In the blog entry below, whose wish led to the added instruction to mark hated books with a '-'?

### [Document]
* start *

Wow. It's been 11 weeks since my last entry...

Mar 01, 2009 22:30

Well that's about to change! I hope, anyway. I have some real life (ooh) plans that I want to turn into a series of LJ entries. Not to mention my long over due responses to Kokoro, American Psycho and Rebecca. And whatever else follows. So yay. All... uh... one of you... can read my future posts! w00t! CELEBRATION TIME!

For now, I've seen this thing going around Facebook for a little while now, and I figured I would show that I obviously read books less often than I watch movies (which is actually not true, but according to these little "If you've seen 900 of these 23,876 movies, you have no life" type things, it is). So without further ado...

The Supposed List of BBC Selected Books of Which "Most People" Will Have Only Read 6!
The BBC believes most people will have only read 6 of the 100 books here. How do your reading habits stack up?

Instructions:
1) Look at the list and put an 'x' after those you have read.
2) Add a '+' to the ones you LOVE.
3) Add a '-' to the ones you HATE. <--- I added this because Nancy said she wished there had been this instruction. Ta-da!
4) Star (*) those you plan on reading.
5) Tally your total at the bottom.

1. Pride and Prejudice, Jane Austen -- X+
2. The Lord of the Rings, JRR Tolkien -- X (Shouldn't credit be given for 3 books here? Although... I suppose not, since they were written as six books in one... confusing to dissect it.)

* end *

### [Given records]
* start *

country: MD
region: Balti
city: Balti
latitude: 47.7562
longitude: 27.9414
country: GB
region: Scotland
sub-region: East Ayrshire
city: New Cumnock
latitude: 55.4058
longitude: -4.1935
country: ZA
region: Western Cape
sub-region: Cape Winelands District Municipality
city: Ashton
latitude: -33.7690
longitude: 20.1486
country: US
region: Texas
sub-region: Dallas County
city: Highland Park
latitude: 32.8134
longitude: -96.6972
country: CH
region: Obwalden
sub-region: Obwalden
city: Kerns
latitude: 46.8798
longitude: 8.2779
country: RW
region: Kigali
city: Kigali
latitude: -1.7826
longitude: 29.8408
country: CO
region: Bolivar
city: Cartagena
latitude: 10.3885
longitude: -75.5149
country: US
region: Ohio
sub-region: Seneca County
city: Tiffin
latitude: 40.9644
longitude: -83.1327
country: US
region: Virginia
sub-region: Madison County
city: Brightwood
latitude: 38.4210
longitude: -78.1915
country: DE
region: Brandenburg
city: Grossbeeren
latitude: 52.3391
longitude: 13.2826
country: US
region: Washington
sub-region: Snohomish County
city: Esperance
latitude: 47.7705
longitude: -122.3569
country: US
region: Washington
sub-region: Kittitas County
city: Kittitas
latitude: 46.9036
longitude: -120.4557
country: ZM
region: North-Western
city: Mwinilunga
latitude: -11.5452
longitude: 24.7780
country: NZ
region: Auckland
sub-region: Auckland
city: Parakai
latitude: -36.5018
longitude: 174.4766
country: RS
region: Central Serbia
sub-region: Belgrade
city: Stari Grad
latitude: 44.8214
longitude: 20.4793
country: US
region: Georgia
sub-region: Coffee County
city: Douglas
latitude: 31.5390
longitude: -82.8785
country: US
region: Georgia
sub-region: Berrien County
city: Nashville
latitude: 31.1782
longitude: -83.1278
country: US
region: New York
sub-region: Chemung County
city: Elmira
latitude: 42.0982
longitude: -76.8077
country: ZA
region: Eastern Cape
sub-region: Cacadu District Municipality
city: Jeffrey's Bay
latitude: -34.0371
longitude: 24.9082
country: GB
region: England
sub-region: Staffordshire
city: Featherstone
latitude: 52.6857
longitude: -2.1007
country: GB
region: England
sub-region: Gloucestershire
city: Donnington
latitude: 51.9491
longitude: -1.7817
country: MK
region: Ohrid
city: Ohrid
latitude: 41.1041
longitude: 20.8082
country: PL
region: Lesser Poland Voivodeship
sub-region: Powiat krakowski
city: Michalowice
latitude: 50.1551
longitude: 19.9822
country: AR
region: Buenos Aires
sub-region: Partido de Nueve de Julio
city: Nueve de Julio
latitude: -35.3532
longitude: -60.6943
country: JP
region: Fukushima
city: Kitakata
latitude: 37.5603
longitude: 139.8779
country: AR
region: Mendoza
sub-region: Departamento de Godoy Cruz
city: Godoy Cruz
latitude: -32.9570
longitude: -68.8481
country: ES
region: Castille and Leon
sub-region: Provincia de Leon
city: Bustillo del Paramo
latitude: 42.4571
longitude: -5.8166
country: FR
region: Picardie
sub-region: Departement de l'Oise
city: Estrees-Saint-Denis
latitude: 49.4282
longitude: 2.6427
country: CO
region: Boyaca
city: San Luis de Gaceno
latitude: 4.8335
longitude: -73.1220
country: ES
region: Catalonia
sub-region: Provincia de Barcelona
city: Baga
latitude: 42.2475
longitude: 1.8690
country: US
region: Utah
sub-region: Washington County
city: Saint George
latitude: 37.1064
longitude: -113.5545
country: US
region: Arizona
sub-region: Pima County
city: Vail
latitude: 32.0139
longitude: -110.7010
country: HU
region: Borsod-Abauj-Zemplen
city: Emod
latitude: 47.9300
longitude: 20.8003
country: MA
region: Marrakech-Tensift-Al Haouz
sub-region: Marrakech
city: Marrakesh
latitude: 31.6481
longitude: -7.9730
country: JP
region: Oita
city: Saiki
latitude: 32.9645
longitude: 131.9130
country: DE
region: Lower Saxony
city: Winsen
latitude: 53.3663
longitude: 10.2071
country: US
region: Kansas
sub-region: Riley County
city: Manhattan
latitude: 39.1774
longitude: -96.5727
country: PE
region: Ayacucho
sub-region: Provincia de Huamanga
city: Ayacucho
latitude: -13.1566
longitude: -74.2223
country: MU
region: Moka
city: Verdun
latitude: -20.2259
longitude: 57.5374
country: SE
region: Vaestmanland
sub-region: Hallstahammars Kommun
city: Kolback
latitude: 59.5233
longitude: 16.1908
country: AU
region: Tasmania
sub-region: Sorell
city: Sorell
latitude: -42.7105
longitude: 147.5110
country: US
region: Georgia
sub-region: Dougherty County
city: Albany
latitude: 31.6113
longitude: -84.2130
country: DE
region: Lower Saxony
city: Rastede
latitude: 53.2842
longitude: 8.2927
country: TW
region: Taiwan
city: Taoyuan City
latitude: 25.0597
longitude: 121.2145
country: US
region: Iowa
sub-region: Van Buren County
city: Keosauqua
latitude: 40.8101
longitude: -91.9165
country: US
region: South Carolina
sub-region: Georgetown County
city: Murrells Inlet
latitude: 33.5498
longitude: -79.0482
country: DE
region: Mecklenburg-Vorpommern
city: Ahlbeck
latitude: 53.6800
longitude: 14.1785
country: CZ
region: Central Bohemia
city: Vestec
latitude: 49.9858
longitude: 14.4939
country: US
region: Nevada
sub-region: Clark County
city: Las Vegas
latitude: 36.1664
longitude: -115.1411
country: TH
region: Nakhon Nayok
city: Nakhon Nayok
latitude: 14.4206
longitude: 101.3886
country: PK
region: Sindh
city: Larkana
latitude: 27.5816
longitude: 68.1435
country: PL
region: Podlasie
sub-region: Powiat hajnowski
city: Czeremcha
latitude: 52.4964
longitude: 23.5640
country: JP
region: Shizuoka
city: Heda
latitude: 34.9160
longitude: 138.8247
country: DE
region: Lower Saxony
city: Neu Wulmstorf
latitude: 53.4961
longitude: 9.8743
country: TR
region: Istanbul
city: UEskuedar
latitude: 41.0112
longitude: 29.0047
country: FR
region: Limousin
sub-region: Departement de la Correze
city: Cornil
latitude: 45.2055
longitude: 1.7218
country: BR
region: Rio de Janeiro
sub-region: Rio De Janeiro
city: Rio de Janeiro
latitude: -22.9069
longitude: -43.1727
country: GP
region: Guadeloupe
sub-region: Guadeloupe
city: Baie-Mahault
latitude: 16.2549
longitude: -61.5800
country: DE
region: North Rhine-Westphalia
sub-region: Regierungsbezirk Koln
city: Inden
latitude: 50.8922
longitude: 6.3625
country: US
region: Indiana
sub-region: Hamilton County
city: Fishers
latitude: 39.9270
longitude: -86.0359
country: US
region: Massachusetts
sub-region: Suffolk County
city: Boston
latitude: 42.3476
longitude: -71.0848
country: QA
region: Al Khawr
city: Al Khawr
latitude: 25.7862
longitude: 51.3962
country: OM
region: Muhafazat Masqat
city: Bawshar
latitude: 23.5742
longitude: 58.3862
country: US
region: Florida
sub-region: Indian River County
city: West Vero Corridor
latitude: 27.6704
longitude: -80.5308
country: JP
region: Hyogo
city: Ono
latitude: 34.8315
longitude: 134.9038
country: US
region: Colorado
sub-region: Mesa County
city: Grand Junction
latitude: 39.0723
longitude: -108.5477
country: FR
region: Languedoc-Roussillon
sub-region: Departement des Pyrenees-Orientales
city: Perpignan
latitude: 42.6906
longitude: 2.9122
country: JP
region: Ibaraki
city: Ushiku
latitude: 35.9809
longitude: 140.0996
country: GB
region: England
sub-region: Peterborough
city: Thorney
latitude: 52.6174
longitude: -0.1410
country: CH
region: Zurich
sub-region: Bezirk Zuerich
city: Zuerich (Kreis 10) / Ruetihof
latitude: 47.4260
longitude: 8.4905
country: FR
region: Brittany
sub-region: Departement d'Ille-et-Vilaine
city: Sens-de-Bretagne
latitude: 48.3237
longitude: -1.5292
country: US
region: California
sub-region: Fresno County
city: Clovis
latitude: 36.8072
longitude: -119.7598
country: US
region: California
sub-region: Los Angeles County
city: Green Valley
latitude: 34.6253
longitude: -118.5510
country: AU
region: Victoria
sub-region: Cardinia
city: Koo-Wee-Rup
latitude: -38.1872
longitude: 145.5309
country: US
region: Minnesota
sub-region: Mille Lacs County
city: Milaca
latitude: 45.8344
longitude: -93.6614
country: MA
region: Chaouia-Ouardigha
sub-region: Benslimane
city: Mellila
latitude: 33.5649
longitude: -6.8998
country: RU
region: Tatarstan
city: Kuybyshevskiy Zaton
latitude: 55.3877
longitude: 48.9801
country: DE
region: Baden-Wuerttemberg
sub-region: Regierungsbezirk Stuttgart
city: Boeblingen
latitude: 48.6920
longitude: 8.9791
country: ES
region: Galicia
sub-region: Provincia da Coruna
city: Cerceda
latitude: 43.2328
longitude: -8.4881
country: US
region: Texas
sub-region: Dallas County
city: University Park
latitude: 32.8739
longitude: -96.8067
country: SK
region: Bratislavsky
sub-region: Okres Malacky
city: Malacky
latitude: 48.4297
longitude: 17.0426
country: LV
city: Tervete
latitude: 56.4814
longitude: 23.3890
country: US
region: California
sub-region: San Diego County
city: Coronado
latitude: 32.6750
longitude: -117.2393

* end *

### [Task answer]
Nancy's